SUPPLIED RECORDS.
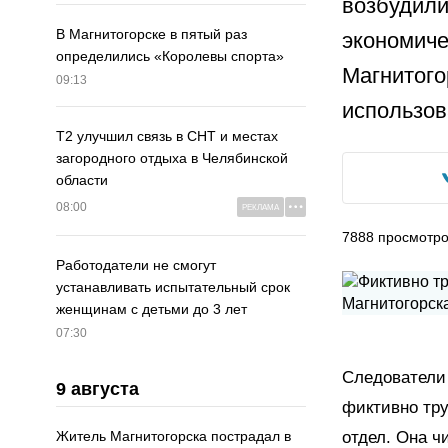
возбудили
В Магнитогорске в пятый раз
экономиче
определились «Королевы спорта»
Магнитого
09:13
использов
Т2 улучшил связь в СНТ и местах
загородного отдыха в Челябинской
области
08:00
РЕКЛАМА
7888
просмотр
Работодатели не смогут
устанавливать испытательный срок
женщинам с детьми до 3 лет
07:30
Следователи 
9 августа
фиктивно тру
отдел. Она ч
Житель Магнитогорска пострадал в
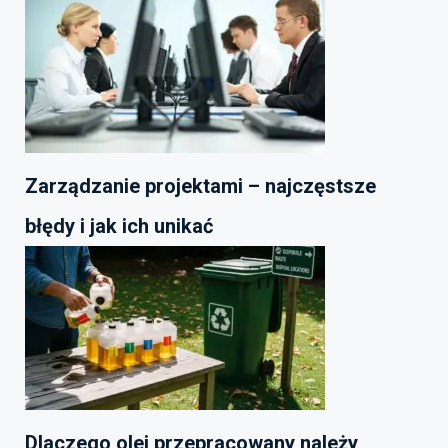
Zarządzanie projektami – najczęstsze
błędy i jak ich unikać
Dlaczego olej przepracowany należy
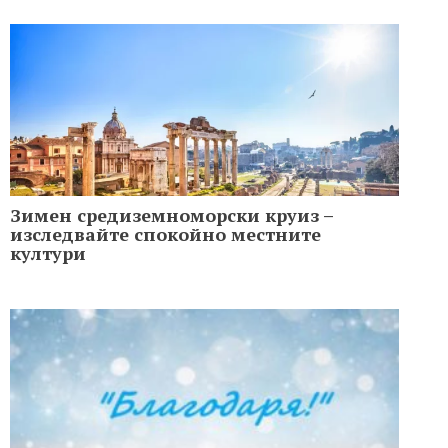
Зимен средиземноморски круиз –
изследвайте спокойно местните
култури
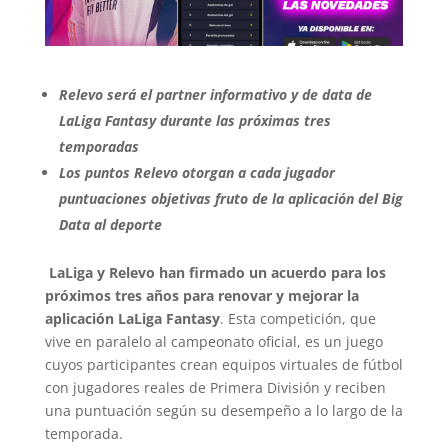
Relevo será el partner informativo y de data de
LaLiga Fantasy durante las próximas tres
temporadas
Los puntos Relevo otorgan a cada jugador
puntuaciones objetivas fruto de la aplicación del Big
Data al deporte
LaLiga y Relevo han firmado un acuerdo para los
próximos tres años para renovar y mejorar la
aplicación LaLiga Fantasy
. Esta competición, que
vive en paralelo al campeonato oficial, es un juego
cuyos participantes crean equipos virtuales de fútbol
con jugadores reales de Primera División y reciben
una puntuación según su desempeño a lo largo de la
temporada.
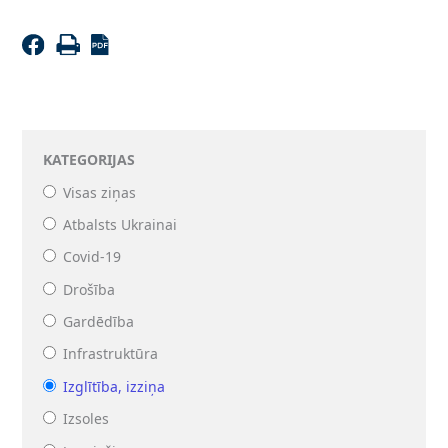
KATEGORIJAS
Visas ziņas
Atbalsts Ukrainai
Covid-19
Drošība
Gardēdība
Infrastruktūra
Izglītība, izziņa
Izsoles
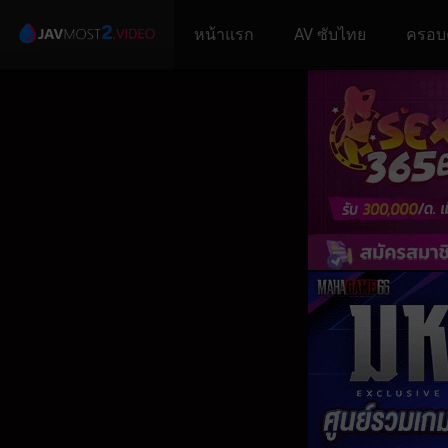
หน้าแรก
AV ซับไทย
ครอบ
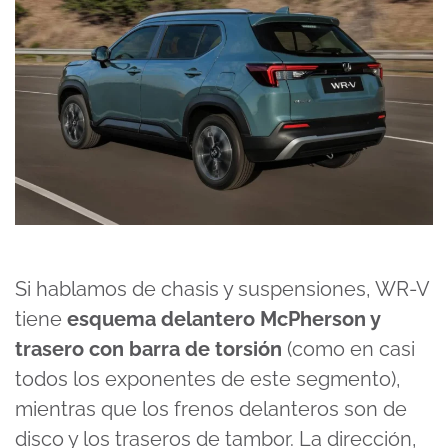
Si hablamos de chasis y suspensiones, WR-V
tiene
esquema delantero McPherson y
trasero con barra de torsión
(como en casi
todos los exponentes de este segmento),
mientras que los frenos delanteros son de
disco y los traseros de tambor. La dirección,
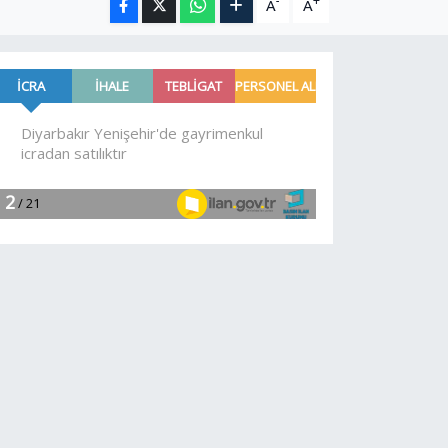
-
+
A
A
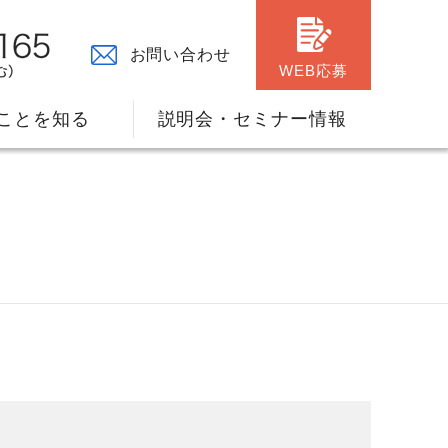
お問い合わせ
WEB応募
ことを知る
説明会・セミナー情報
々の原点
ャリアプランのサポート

WHAT THE EXERCISE ASKS. Your copy must begin at the line containing "KATEGORIJAS" and end at the last line of the material above. Reproduce each line exactly, but not the pictures.

REPLY TO THE TASK.
KATEGORIJAS
Visas ziņas
Atbalsts Ukrainai
Covid-19
Drošība
Gardēdība
Infrastruktūra
Izglītība, izziņa
Izsoles
หน้าแรก
AV ซับไทย
ครอบ
Si hablamos de chasis y suspensiones, WR-V
tiene
esquema delantero McPherson y
trasero con barra de torsión
(como en casi
todos los exponentes de este segmento),
mientras que los frenos delanteros son de
disco y los traseros de tambor. La dirección,
-
+
A
A
お問い合わせ
WEB応募
ことを知る
説明会・セミナー情報
々の原点
ャリアプランのサポート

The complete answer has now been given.